Lloyd Jones werd christen in de jaren twintig. De Britse maatschappij was toen veel gelaagder dan Amerika ooit is geweest. Hij onderkende direct iets, wat hem bovenmate interesseerde. Hij kwam zelf uit de hogere klasse, hij had gestudeerd. Hij werd eerst predikant in een kleine stad in Wales. Hij zei: ‘Ik merkte dat ik liever de hele dag over de Heer praatte met een nederige oude vissersvrouw, dan dat ik in de club zat met mijn sociale gelijkgezinden, in het gezelschap van de hoogste kringen die Hem niet kennen. Ik voel me een met de mensen die niet van mijn klasse zijn.’

Kijk ook eens naar Paulus, de apostel. Hij kwam uit de hoogste intellectuele kringen en toch schreef hij brieven aan slaven en ongeletterde mensen in kerken zoals die van Korinte en hij zei: ‘Ik verlang ernaar om bij u te zijn.’

Hier zijn intellectuele reuzen die bij de ongeschoolden gaan zitten en die hun leven en hun hart met hen delen. En ze verlangen er zelfs naar om dat te doen! Betekent dat, dat een man die de Griekse en Romeinse dichters kende, die zo hoogopgeleid was en die een goed gesprek zou kunnen voeren met mensen van zijn eigen intellectuele niveau, dat die man wist dat dat niet de echte gemeenschap was? Hij kende het verschil tussen echte eenheid en echt delen en zinloze gesprekken. Ken jij dat verschil?

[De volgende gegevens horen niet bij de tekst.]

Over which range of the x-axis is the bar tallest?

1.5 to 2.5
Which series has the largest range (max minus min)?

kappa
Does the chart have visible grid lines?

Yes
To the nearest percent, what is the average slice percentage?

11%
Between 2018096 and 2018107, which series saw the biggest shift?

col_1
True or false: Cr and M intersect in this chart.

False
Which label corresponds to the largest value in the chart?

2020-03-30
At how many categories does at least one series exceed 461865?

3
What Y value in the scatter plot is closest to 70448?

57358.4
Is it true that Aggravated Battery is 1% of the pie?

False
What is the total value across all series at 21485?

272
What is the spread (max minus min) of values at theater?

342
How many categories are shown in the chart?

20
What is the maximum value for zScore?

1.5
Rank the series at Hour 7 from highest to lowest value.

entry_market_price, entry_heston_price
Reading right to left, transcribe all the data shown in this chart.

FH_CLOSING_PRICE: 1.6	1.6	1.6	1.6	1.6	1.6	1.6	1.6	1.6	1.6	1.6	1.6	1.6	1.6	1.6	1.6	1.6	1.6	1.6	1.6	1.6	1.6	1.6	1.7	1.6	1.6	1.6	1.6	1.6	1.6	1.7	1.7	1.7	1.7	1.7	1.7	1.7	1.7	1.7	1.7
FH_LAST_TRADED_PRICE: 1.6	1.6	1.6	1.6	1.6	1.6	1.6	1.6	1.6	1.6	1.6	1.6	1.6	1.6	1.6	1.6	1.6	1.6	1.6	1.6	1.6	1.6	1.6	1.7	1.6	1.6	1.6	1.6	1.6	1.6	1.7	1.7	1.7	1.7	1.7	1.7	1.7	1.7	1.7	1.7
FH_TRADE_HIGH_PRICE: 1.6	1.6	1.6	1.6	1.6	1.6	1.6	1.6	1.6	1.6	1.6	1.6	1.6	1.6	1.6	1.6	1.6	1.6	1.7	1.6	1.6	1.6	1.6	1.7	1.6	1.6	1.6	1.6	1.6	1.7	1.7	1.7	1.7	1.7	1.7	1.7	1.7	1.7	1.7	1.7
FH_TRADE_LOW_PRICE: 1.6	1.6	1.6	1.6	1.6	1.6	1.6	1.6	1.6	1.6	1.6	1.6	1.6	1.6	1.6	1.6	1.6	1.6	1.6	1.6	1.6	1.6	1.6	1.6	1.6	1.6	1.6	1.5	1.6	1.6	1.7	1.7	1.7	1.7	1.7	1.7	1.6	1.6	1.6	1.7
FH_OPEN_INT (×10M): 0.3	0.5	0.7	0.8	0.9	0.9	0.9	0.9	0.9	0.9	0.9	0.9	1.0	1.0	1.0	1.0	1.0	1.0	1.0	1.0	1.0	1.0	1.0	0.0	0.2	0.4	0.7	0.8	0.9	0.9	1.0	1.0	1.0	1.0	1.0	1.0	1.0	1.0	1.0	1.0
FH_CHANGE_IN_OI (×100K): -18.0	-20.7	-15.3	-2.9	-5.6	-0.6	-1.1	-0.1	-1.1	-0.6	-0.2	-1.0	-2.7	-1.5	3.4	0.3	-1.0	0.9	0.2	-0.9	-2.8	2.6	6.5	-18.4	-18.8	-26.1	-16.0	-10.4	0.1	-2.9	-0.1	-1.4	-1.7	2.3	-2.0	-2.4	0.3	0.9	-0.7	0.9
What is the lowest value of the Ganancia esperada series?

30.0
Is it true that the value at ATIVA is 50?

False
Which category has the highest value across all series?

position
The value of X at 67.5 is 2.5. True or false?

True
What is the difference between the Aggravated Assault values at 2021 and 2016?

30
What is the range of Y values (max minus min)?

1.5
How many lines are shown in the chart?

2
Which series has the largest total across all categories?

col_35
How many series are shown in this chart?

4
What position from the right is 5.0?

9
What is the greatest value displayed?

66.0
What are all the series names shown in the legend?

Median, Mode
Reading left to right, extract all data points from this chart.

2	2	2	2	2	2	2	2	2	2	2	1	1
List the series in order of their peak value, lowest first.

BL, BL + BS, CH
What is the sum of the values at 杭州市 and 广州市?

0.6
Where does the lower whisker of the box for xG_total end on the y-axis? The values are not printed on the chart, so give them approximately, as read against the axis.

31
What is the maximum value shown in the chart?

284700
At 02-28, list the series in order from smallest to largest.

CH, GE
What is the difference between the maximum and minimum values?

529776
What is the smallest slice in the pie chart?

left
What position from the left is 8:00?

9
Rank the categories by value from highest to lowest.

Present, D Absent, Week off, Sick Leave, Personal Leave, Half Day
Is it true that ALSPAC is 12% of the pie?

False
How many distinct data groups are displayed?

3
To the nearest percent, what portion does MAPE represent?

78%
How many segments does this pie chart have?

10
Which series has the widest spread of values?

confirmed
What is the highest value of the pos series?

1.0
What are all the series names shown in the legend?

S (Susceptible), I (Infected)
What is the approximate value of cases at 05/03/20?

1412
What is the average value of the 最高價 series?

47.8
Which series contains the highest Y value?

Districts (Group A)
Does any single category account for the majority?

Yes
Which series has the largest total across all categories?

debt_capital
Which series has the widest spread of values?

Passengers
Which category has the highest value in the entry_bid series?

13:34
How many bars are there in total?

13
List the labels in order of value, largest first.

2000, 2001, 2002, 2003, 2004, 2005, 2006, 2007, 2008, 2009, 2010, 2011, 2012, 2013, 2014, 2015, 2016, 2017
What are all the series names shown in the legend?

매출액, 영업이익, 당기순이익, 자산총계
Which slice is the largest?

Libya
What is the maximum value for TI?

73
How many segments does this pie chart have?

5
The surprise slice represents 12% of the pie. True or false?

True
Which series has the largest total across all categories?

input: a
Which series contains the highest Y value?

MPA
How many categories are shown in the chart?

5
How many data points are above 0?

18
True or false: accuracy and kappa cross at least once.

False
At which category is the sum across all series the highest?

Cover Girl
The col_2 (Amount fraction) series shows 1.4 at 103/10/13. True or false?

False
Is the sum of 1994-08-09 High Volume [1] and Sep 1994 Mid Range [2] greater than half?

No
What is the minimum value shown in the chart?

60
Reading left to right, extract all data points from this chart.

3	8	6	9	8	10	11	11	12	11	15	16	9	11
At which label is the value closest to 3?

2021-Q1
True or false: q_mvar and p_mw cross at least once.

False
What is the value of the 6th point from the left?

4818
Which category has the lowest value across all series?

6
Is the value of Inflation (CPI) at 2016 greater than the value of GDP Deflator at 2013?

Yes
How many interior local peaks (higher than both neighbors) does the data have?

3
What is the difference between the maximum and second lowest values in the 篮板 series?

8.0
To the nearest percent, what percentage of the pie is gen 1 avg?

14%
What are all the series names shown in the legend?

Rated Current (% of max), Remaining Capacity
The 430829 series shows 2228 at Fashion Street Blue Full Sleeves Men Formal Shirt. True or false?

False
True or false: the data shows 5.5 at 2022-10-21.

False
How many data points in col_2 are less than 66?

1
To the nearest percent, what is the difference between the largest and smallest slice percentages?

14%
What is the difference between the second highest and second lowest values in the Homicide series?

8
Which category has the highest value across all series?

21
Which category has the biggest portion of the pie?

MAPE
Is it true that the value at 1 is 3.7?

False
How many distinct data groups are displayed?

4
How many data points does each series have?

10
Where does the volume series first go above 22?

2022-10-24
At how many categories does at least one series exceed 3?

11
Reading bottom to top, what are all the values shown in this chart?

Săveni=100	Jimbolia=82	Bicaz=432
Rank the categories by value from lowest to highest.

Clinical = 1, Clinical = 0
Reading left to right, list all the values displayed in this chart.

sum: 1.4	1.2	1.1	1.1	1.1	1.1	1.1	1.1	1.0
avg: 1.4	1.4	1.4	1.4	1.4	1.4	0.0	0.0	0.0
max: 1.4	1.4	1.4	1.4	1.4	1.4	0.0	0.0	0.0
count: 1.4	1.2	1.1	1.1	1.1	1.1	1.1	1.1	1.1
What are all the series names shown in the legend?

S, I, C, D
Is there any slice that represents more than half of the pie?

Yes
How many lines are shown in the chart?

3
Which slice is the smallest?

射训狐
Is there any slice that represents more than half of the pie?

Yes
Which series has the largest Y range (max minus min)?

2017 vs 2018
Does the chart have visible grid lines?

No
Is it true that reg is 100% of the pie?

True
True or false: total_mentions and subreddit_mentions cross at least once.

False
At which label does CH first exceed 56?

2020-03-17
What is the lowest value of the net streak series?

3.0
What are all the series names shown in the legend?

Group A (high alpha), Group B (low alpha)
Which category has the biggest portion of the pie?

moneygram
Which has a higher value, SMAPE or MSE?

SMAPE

Er was een man, die hier in de kerk tot bekering is gekomen. Hij had een liberale, artistieke achtergrond. Hij vertelde dat voor hem het meest verbazingwekkende in de wereld was dat de beste vriend die hij nu heeft, sinds hij christen is, een christen is die bankier is op Wallstreet. Hij zei: ‘Hij was van het soort mensen dat ik verachtte. Hij doet alles anders dan ik, wij hadden niets gemeenschappelijk.’ Het was verbijsterend voor hem te ontdekken dat de dingen die hen leken te scheiden helemaal wegvielen. Natuurlijk zijn ze verschillend en hebben ze gesprekken over hun verschillen. Maar er is nu gesprek mogelijk over hun politieke voorkeur, doordat er iets is dat veel dieper gaat dan politiek.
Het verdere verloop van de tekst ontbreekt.